Quoi qu'il en soit, il faut donc majorer le chiffre moyen de
168 000 euros de dommages et intérêts alloués au titre de
la contrefaçon de brevets pour avoir une idée plus proche de la
réalité. Cela amplifie encore l'écart important avec le
chiffre moyen de 28 700 euros pour la contrefaçon de marques. Notre but
ici est de montrer l'ampleur de l'écart entre les réparations de
contrefaçons de marques et de brevets et non pas de pointer une
injustice entre le traitement qui serait réservé aux
différents droits de propriété industrielle. L'importance
des chiffres relatés pour les brevets s'explique d'une part par le fait
qu' en cette matière, c'est le produit lui-même qui est
contrefait, alors qu'en droit des marques, on ne traite que de la marque
apposée sur le produit. De plus, comme il a été dit, les
juges réparent en principe uniquement le préjudice subi par le
titulaire du droit de propriété intellectuelle. Ainsi, le montant
des sommes alloués devraient seulement refléter l'importance du
préjudice souffert par le titulaire.
82 Voir par exemple : TGI Paris, 1er juin 2006,
« Mecaplast SAM c./ Grupo Antolin Irausa SA et autre », PIBD
2006, 837-III-605 ou TGI Paris, 11 mars 2005, « Valois c./ Rexam
Dispending System », PIBD 2005, 816-III570.

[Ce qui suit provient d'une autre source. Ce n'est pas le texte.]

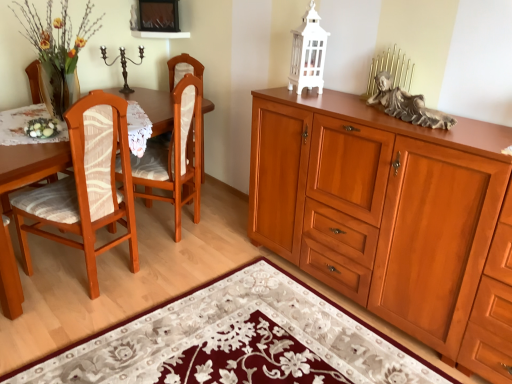
In order to click on vacant space to the right of wooden chair at left, which is the 2th chair from front to back in this screenshot , I will do `click(221, 230)`.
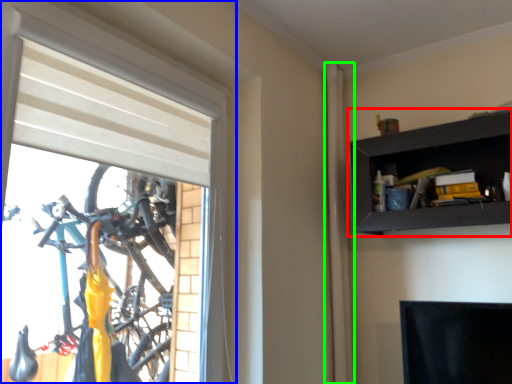
Question: Based on their relative distances, which object is nearer to shelf (highlighted by a red box)? Choose from window (highlighted by a blue box) and curtain (highlighted by a green box).

Choices:
 (A) window
 (B) curtain

Answer: (B)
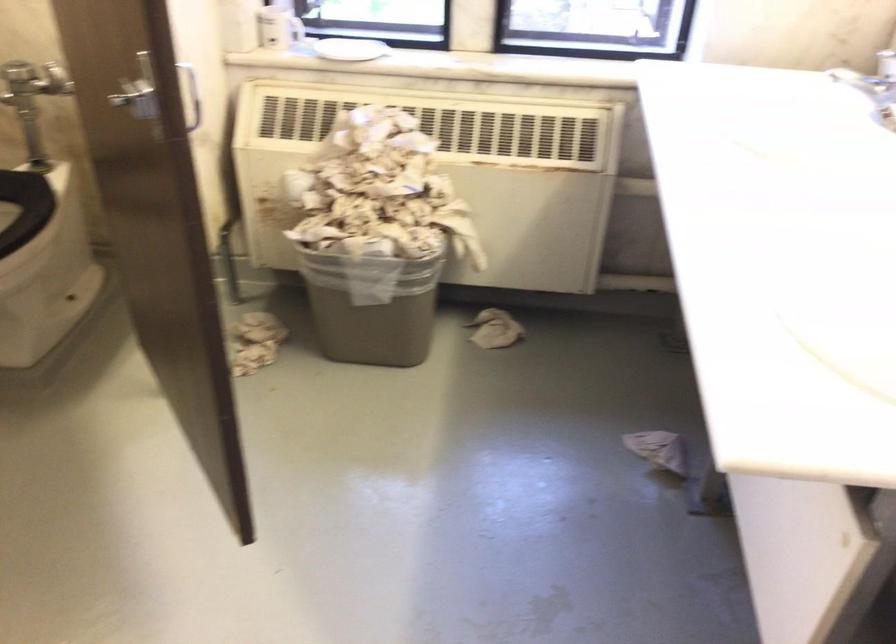
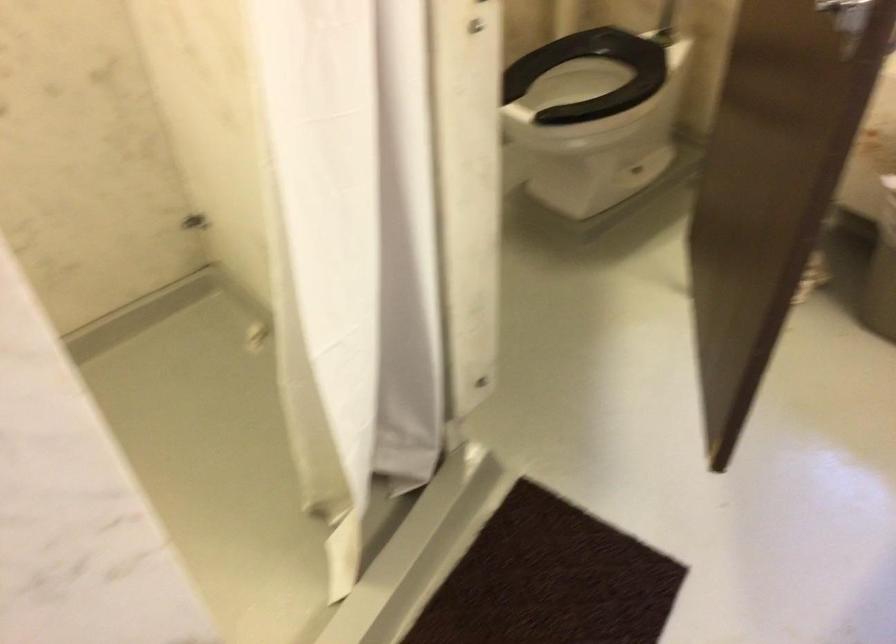
Where in the second image is the point corresponding to point (178, 114) from the first image?

(849, 14)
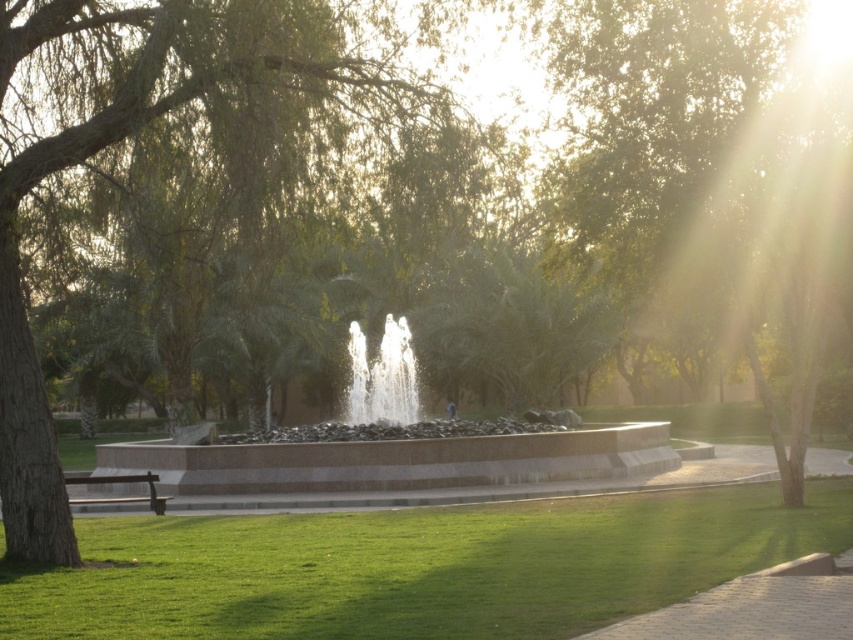
Question: Does clear glass water at center appear on the left side of brown wooden bench at lower left?

Choices:
 (A) no
 (B) yes

Answer: (A)

Question: Among these points, which one is nearest to the camera?

Choices:
 (A) [x=20, y=424]
 (B) [x=405, y=424]
 (C) [x=445, y=573]
 (D) [x=148, y=476]

Answer: (C)

Question: Can you confirm if green grass at lower center is smaller than clear glass water at center?

Choices:
 (A) no
 (B) yes

Answer: (B)

Question: Is green grass at lower center to the right of brown wooden bench at lower left from the viewer's perspective?

Choices:
 (A) no
 (B) yes

Answer: (B)

Question: Which object is farther from the camera taking this photo?

Choices:
 (A) brown wooden bench at lower left
 (B) clear glass water at center
 (C) green grass at lower center
 (D) green leafy tree at center

Answer: (B)

Question: Based on their relative distances, which object is nearer to the clear glass water at center?

Choices:
 (A) green grass at lower center
 (B) green leafy tree at center
 (C) brown wooden bench at lower left

Answer: (C)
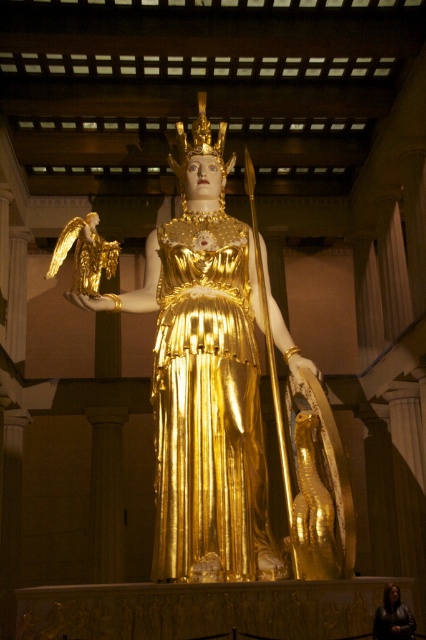
Is gold metallic statue at center to the left of gold shiny robe at center from the viewer's perspective?

Indeed, gold metallic statue at center is positioned on the left side of gold shiny robe at center.

Does point (183, 518) come in front of point (206, 456)?

Yes, it is in front of point (206, 456).

In order to click on gold metallic statue at center in this screenshot , I will do tap(204, 378).

Is gold metallic statue at center further to camera compared to dark brown leather jacket at lower right?

Yes.

Does point (201, 477) come farther from viewer compared to point (382, 596)?

Yes, it is.

What do you see at coordinates (204, 378) in the screenshot? I see `gold metallic statue at center` at bounding box center [204, 378].

The height and width of the screenshot is (640, 426). In order to click on gold metallic statue at center in this screenshot , I will do `click(204, 378)`.

Who is more forward, (235,305) or (382,621)?

Point (382,621)

Describe the element at coordinates (207, 408) in the screenshot. I see `gold shiny robe at center` at that location.

What are the coordinates of `gold shiny robe at center` in the screenshot? It's located at (x=207, y=408).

83Voir par exemple : TGI Paris, 5 oct. 2005, «
Zodiac Pool Care Europe c./ Arch Water Products France et autres»,
PIBD 2006, 821-III-14 où le Tribunal considère que la
demande de provision formulée à hauteur de 200 000 euros est
incontestablement justifiée.
84 Voir par exemple : TGI Paris, 25 janv. 2006,
« Sonja Klotz et autre c./ Castorama France SA et autres »,
PIBD 2006, 828-III-277 : le juge considéra dans cette
espèce que la mesure d'expertise ne s'avérait pas
nécessaire compte-tenu de l'absence de complexité en
l'espèce de l'évaluation des préjudices.